El silencio tras la vacunación permite que uno de los temas emblemáticos de Queen se escuche más fuerte en el salón, donde las y los inmunizados nos hemos quedado callados mientras experimentamos el recorrido de la dosis en el cuerpo, en espera de algún efecto adverso inmediato.

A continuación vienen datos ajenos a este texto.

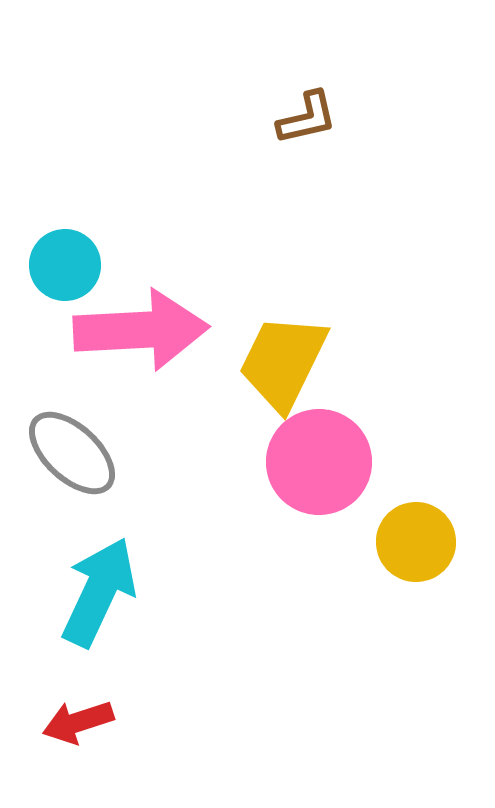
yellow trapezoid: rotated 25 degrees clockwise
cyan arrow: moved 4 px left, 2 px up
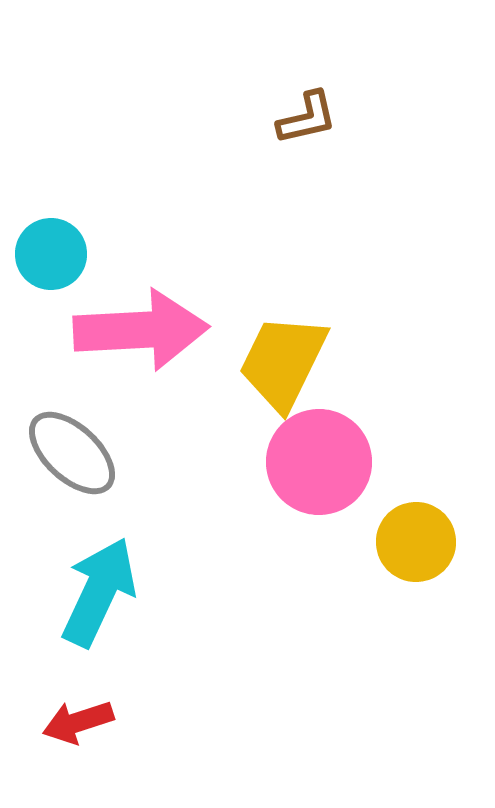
cyan circle: moved 14 px left, 11 px up
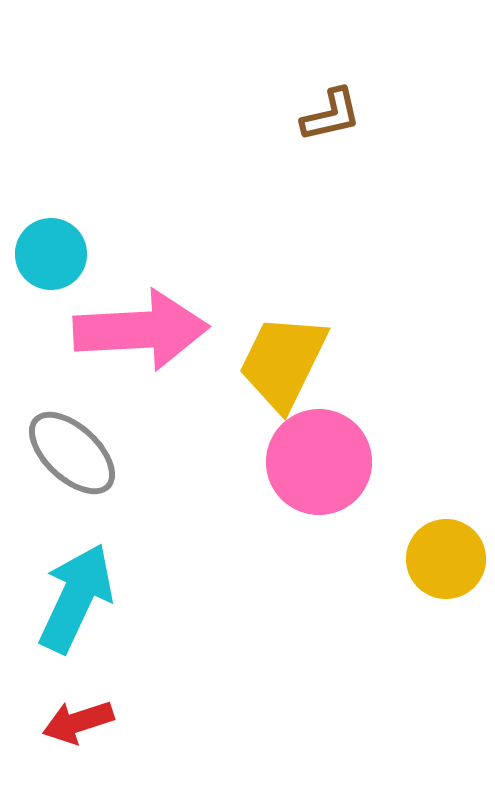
brown L-shape: moved 24 px right, 3 px up
yellow circle: moved 30 px right, 17 px down
cyan arrow: moved 23 px left, 6 px down
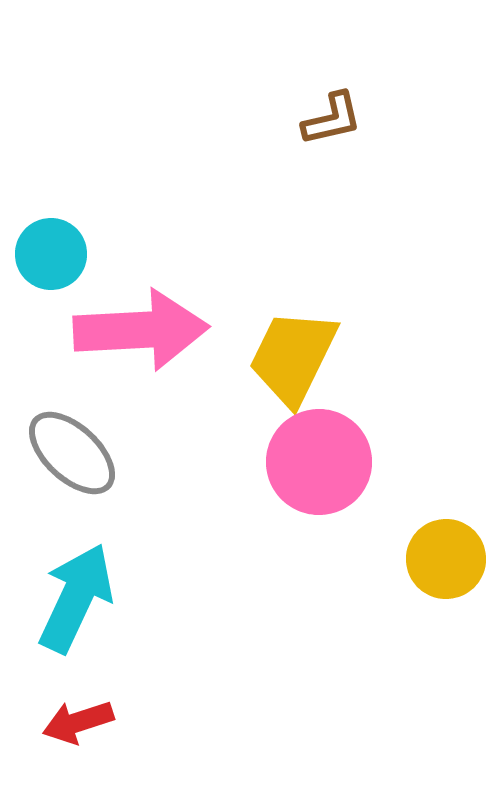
brown L-shape: moved 1 px right, 4 px down
yellow trapezoid: moved 10 px right, 5 px up
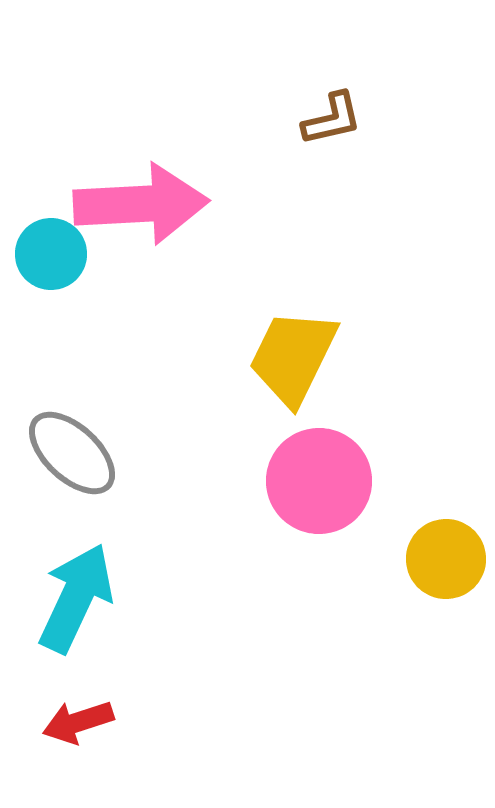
pink arrow: moved 126 px up
pink circle: moved 19 px down
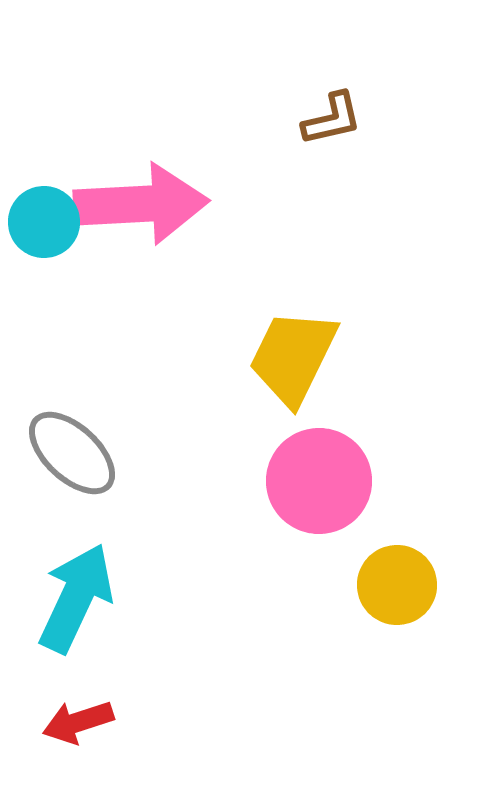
cyan circle: moved 7 px left, 32 px up
yellow circle: moved 49 px left, 26 px down
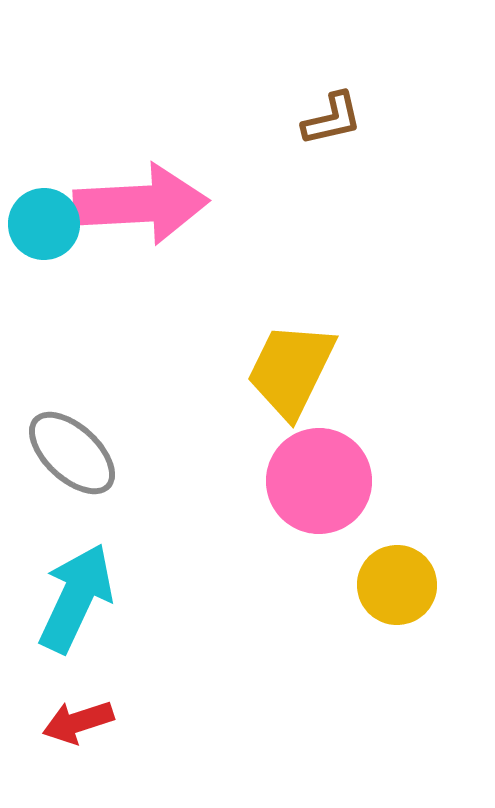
cyan circle: moved 2 px down
yellow trapezoid: moved 2 px left, 13 px down
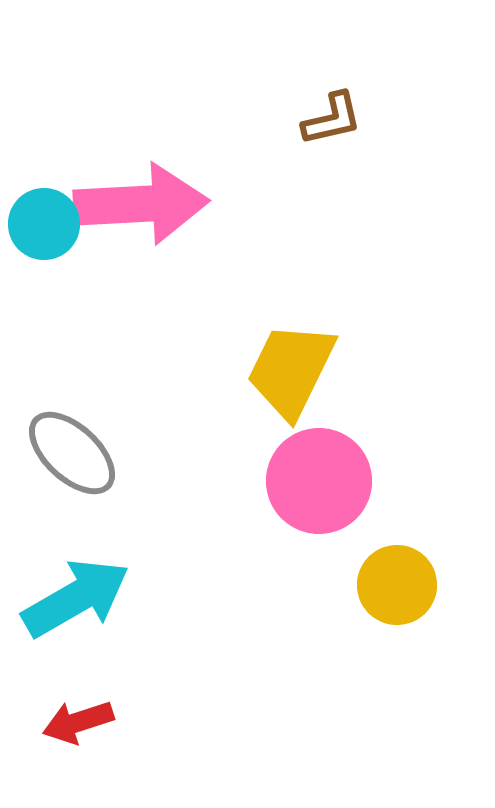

Insanity laughs, under pressure we’re breaking / Can’t we give ourselves one more chance / Why can’t we give love that one more chance / Why can’t we give love? / Give love, give love, give love give love, give love, give love

Siempre siguiendo instrucciones, pasamos a otra hilera de sillas, esta vez más larga, a esperar otros minutos más. Alzando la voz, un trabajador de salud recomienda que prestemos atención a los efectos, no beber en alcohol en 48 horas y continuar con actividades cotidianas.

Algunas personas empiezan a hacer llamadas telefónicas para dar la buena noticia a sus familias, otras vuelven al mundo de las notificaciones de chats, una que otra saca un libro, una más -ahora sí- pregunta a una enfermera qué hacer porque sintió algo de náuseas tras la vacuna cuyo nombre proviene de la palabra griega “astron”, estrella.

Yo no presento ni ardor en el brazo ni síntoma alguno de malestar, pero en la noche se me agolparán fiebre, escalofríos y un dolor en el hombro como si me hubieran dado un golpe, que me impiden levantarlo durante varias horas. Guardo el formato de vacunación con la gravedad con la que se guarda un pasaporte para algún país nuevo y me preparo para salir al mundo de las prisas, las citas y las ansiedades insalvables, mientras me aferro al recuerdo de la última estrofa de la banda sonora de mi vacunación.

This is our last dance / This is our last dance /This is ourselves / Under pressure.